INSTRUCTIONS FOR THE TASK =
Show every line of the records below that contains the word "ring".

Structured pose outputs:
::::

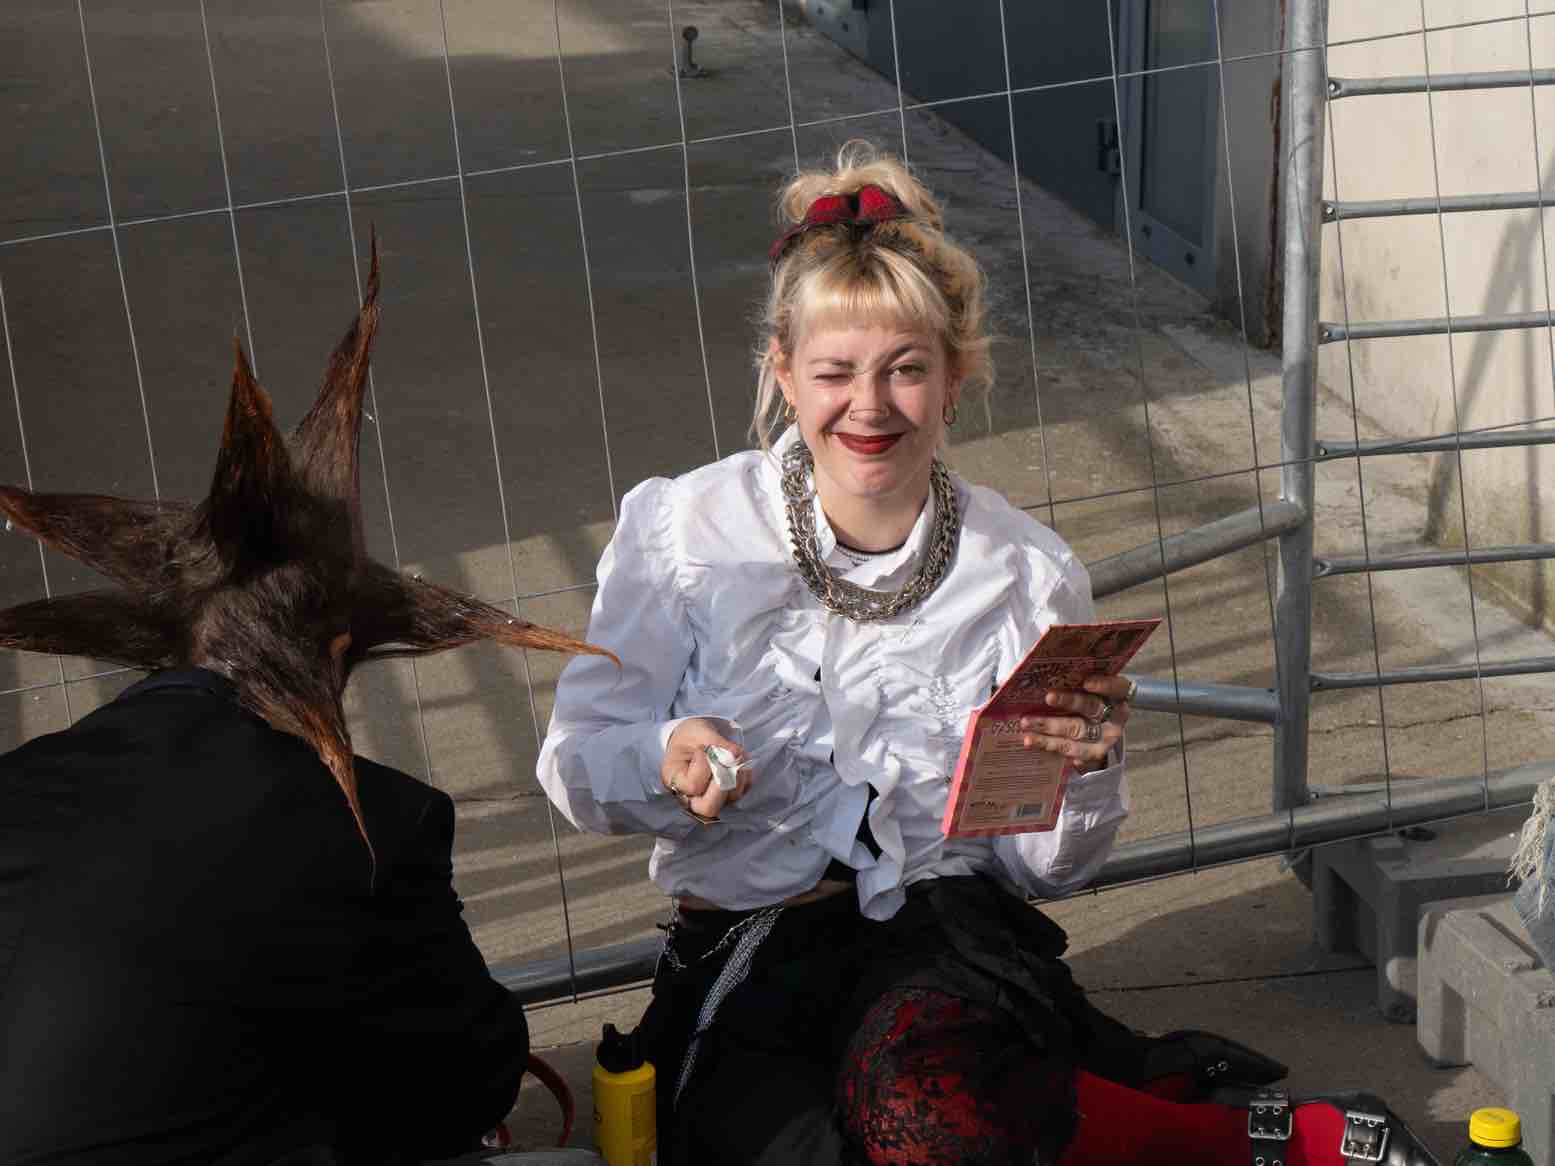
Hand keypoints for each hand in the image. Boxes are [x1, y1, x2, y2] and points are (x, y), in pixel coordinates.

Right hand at [662, 718, 752, 821]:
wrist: (696, 739)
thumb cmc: (690, 736)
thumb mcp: (696, 731)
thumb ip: (714, 741)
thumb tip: (734, 754)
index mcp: (674, 780)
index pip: (693, 786)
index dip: (703, 767)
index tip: (702, 749)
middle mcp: (690, 797)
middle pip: (709, 808)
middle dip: (722, 782)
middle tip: (724, 761)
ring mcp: (711, 799)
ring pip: (731, 798)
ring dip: (737, 773)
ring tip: (731, 753)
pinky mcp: (728, 795)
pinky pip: (743, 789)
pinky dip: (744, 772)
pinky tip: (737, 758)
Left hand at [1016, 674, 1130, 773]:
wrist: (1099, 732)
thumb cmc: (1088, 702)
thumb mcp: (1088, 689)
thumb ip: (1075, 681)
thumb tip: (1045, 671)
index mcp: (1117, 696)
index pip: (1117, 688)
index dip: (1104, 685)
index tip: (1087, 682)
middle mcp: (1115, 717)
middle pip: (1092, 707)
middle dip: (1068, 701)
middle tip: (1048, 697)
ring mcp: (1106, 738)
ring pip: (1077, 731)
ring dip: (1050, 728)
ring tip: (1026, 723)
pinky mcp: (1093, 754)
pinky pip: (1070, 751)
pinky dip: (1050, 746)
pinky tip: (1034, 743)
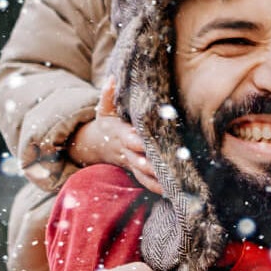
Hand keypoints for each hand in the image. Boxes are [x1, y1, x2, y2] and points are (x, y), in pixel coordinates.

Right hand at [68, 79, 161, 193]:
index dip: (136, 141)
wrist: (98, 145)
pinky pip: (145, 182)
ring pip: (142, 174)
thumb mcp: (104, 108)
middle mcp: (126, 151)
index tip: (145, 142)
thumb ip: (108, 95)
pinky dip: (157, 188)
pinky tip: (172, 192)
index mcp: (119, 134)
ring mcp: (131, 163)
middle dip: (148, 164)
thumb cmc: (107, 123)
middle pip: (137, 159)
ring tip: (171, 183)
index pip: (128, 138)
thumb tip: (112, 78)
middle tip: (161, 167)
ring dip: (155, 179)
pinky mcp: (137, 171)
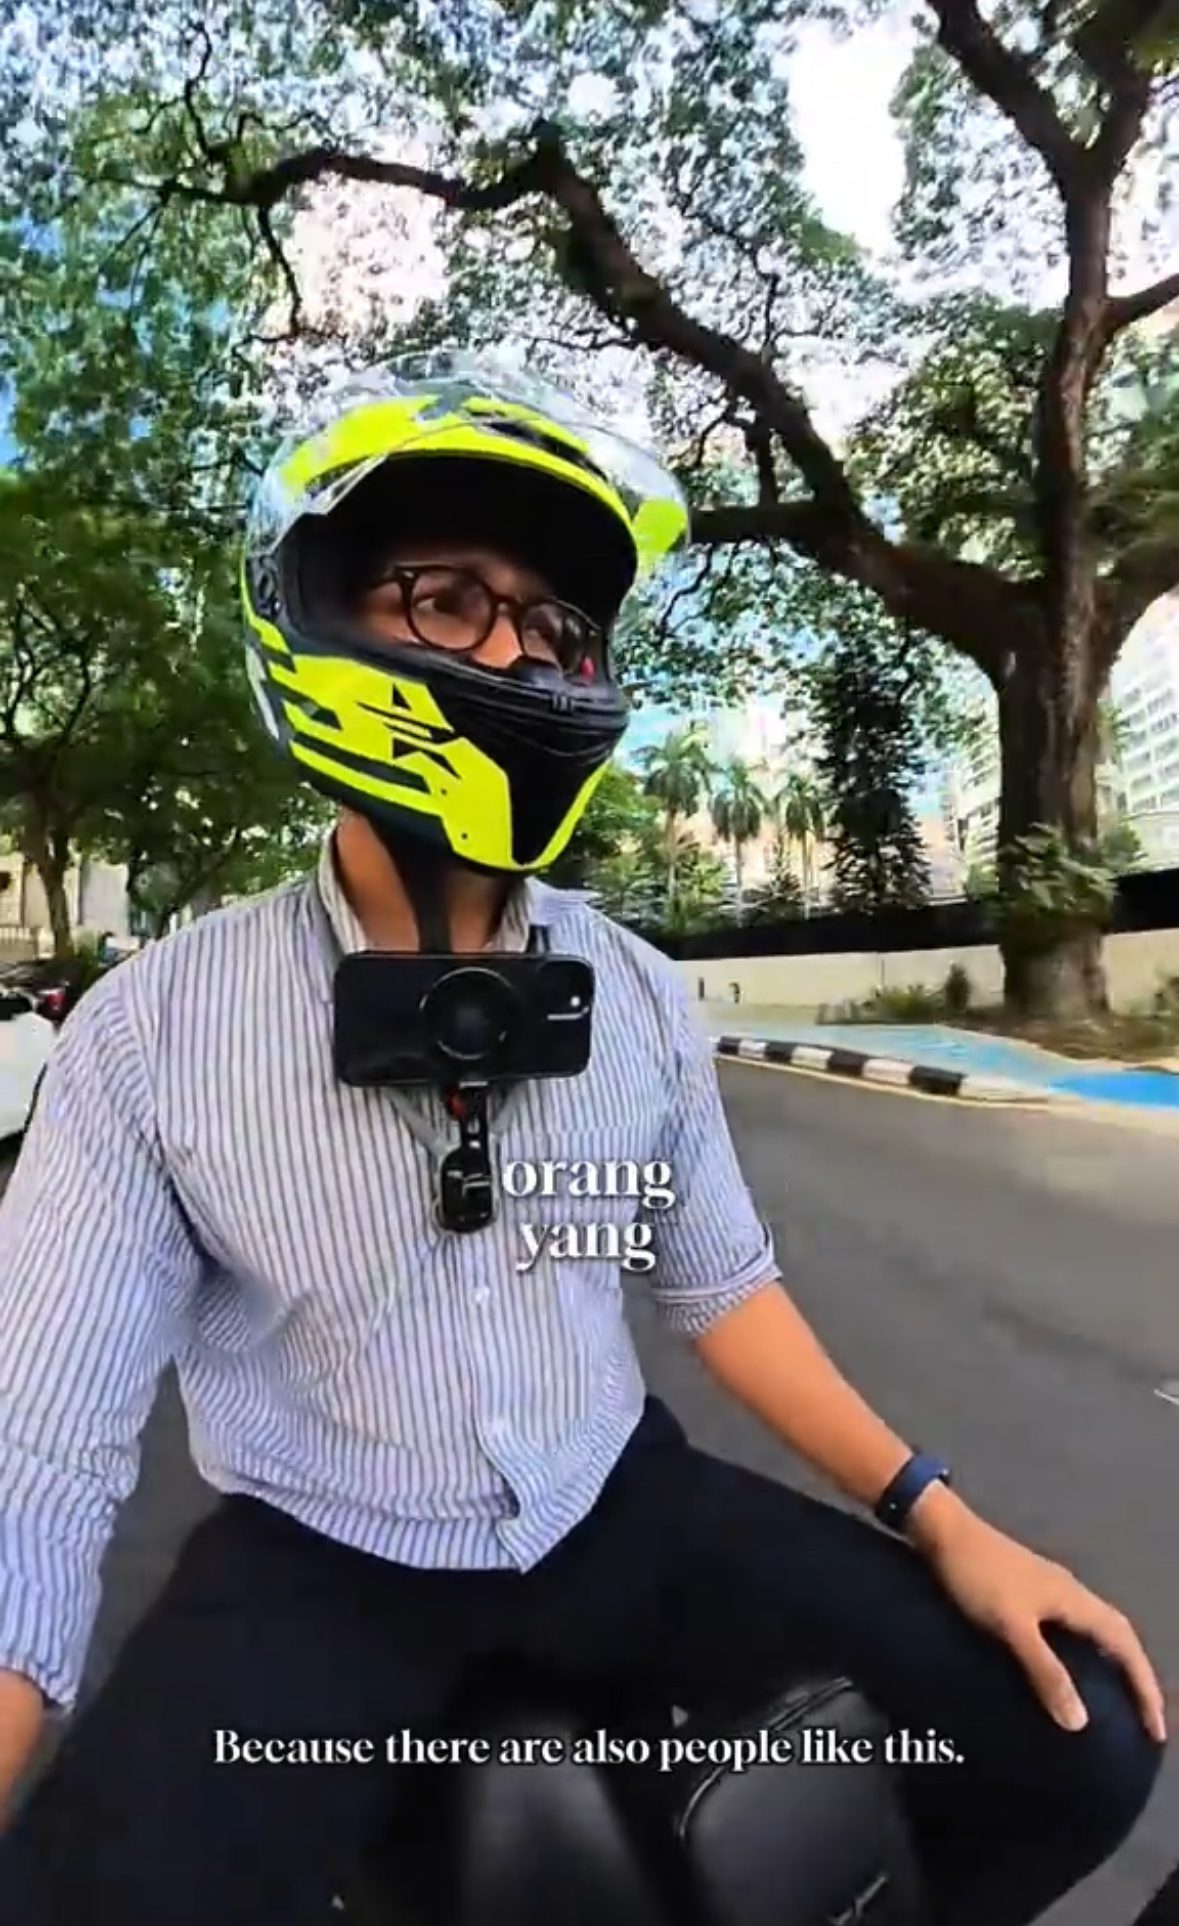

::::

TASK RESULT =
ring mcp: (711, 799)
ring pip: (731, 798)
ring dip: (737, 773)
ring tip: (731, 753)
ring mcp: (1106, 738)
ring pip: (1077, 731)
ring dip: (1050, 728)
ring tip: (1026, 723)
ring pip: (142, 174)
ring mcp: (131, 163)
ring tip: (171, 183)
ring dip: (155, 179)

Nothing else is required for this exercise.